A wedding is also two things we don’t often think about when we think
about weddings.
Since we’re a legal crowd it would be remiss to ignore that a wedding
is, most formally, a contract.
It’s a contract between two people to fight together against the tides
of the world. It’s a contract to push through the hard times. A contract
to celebrate the good times. Because when pain is shared, it is
diminished, and when joy is shared, it is increased. A marriage is an
agreement to share as deeply as it’s possible to share. As Dorothy
Parker once noted, it’s an agreement to sit amid bowers of neuroses, and
match psychoses. Marriage shares everything.
Since we’re all kind of about sharing here, let’s recognize and honor
that commitment to share.
But a marriage is also about forming a new entity – a “we” that gains
legal status in a wedding. It’s a status that people have fought and
died for the right to have. This moment, now, we are all graced with the
chance to watch that “we” come into being.
And those of us here, and others scattered through the world who
couldn’t make it? It is our job to help raise that new entity.

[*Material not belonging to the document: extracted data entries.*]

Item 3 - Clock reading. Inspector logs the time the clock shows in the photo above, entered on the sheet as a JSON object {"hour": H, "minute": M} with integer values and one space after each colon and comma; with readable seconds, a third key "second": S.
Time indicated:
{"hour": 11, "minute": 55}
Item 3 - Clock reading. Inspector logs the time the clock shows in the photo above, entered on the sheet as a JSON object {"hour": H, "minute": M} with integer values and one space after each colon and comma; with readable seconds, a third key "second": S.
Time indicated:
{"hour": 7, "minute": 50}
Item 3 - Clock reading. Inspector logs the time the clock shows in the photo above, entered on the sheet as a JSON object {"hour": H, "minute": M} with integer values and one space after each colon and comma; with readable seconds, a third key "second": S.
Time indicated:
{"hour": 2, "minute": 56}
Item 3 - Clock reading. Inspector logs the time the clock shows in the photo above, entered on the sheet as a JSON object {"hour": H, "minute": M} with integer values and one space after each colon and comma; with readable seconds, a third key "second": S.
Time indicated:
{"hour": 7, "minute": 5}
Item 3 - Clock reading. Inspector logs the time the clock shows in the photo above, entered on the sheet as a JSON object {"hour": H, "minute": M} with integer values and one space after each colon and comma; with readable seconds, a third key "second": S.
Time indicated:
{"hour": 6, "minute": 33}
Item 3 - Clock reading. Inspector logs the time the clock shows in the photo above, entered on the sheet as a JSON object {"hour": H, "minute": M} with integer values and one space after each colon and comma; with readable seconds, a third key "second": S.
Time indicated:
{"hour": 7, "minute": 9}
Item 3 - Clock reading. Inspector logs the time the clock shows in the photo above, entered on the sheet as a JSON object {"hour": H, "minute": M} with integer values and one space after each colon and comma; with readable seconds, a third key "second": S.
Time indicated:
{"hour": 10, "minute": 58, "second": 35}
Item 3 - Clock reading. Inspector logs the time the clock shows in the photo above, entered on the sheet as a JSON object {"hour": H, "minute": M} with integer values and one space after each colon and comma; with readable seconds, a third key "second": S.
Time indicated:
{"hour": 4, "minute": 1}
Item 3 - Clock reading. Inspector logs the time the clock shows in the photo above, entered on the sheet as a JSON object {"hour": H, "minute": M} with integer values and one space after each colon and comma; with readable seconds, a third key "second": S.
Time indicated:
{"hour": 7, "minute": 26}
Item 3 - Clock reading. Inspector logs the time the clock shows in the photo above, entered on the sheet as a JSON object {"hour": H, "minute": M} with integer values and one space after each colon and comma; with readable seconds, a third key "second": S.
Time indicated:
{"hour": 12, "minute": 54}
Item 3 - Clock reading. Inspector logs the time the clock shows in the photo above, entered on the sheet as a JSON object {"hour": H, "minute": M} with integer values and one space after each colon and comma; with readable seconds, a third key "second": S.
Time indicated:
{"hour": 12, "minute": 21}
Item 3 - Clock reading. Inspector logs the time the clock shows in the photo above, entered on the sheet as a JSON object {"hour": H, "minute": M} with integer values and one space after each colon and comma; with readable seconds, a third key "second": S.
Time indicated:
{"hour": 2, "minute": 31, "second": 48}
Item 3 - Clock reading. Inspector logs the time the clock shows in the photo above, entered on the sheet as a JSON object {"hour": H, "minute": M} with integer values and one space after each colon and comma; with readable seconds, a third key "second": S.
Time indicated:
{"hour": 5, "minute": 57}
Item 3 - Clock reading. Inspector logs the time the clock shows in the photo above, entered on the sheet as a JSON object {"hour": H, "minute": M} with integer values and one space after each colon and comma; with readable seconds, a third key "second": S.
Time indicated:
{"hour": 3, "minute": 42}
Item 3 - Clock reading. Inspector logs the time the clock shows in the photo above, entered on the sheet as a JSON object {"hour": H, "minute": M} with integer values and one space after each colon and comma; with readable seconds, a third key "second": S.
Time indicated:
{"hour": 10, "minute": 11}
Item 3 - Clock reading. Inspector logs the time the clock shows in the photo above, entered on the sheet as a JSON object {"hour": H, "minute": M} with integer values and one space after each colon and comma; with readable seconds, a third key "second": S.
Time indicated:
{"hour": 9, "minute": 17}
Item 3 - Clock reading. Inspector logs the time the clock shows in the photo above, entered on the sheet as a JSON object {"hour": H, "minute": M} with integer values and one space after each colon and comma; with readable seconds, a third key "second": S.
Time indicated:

Because
that new “we” comes into the world needing support. And that is one of
the reasons we’ve got this ritual, handed down through time, in which a
community comes together to watch that “we” be born. Because it’s also
up to us to hold Ryan, Kelsey, and their “we” up when they are down.
To share their pain to diminish it, and to share their joy to increase
it.
We’re part of the “we” – and we should take that obligation to Ryan
and Kelsey just as seriously as they take their vows to one another.
And what a joyous obligation that is.